31. Article 33, in contra-distinction, envisages 'gifts', which must necessarily be defined as the transfer of movable or immovable "property", as defined in Section 122 of the Transfer of Property and not a transfer of the "right to enjoy" such property (whether perpetual or for a limited period) as reflected in Section 105 of the said Act.
32. Even if original leasehold rights of the initial lessee was transferred by the transaction-in-question, the stamp duty would be same as a convenience in terms of Article 23, as stipulated in Article 35 of Schedule IA. By the same logic that an original lease of more than 30 years is chargeable at the same rate as a conveyance under Article 23, the duty payable on a subsequent assignment of such leasehold interest cannot vary from that payable for the original lease deed at the juncture when the gift deed-in-question was executed.

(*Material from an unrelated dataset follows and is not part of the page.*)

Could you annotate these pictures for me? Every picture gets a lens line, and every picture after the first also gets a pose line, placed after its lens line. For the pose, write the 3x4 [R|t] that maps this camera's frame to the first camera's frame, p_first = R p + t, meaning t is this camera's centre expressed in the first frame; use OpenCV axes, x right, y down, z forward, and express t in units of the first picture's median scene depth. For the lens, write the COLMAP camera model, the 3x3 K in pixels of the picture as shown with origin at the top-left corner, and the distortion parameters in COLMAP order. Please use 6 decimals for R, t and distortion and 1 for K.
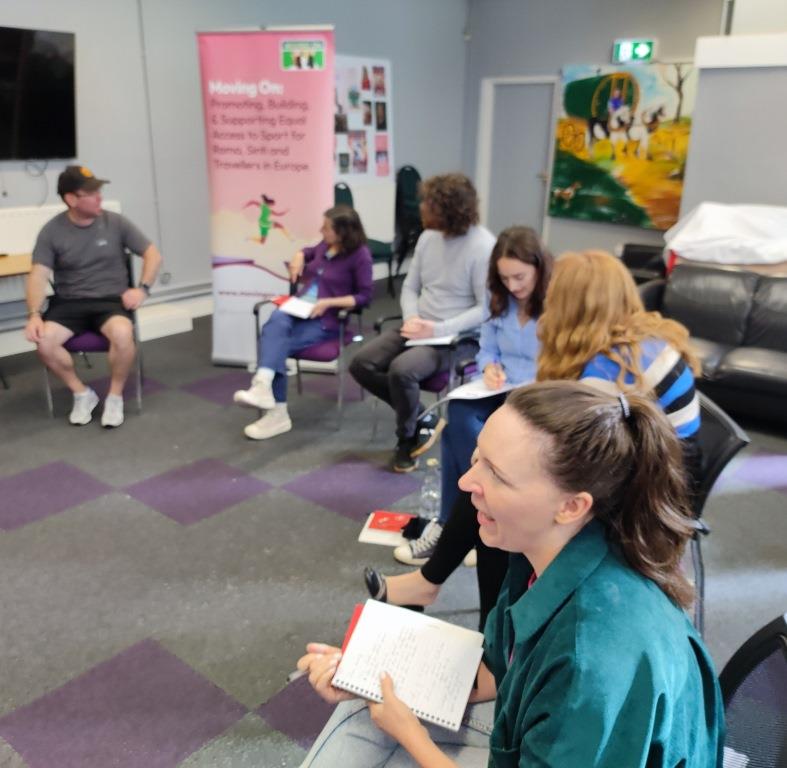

34. S. N. Mathur (supra) also reasserts the principle laid down in Section 6 of the Stamp Act, as discussed above.
35. As far as Pran Krishna Dey (supra) is concerned, with utmost respect, Section 6 of the Stamp Act and/or the G.O. dated June 15, 2010 were neither considered by the learned Single Judge, nor argued, at least as reflected in the said report. Hence, the said judgment cannot be treated as a binding precedent in the present context, since the said provisions have been specifically argued and form an integral part of the reasoning process in rendering the present judgment. Moreover, even if the proposition laid down in the said report was to be accepted, the same would be irrelevant in view of Section 6 of the Stamp Act having overriding effect. Even assuming that a gift of leasehold rights falls within the ambit of Article 33 of Schedule IA, it would also be covered by Article 63 thereof, which attracts Section 6, thus, mandating the higher duty of the two to be deposited.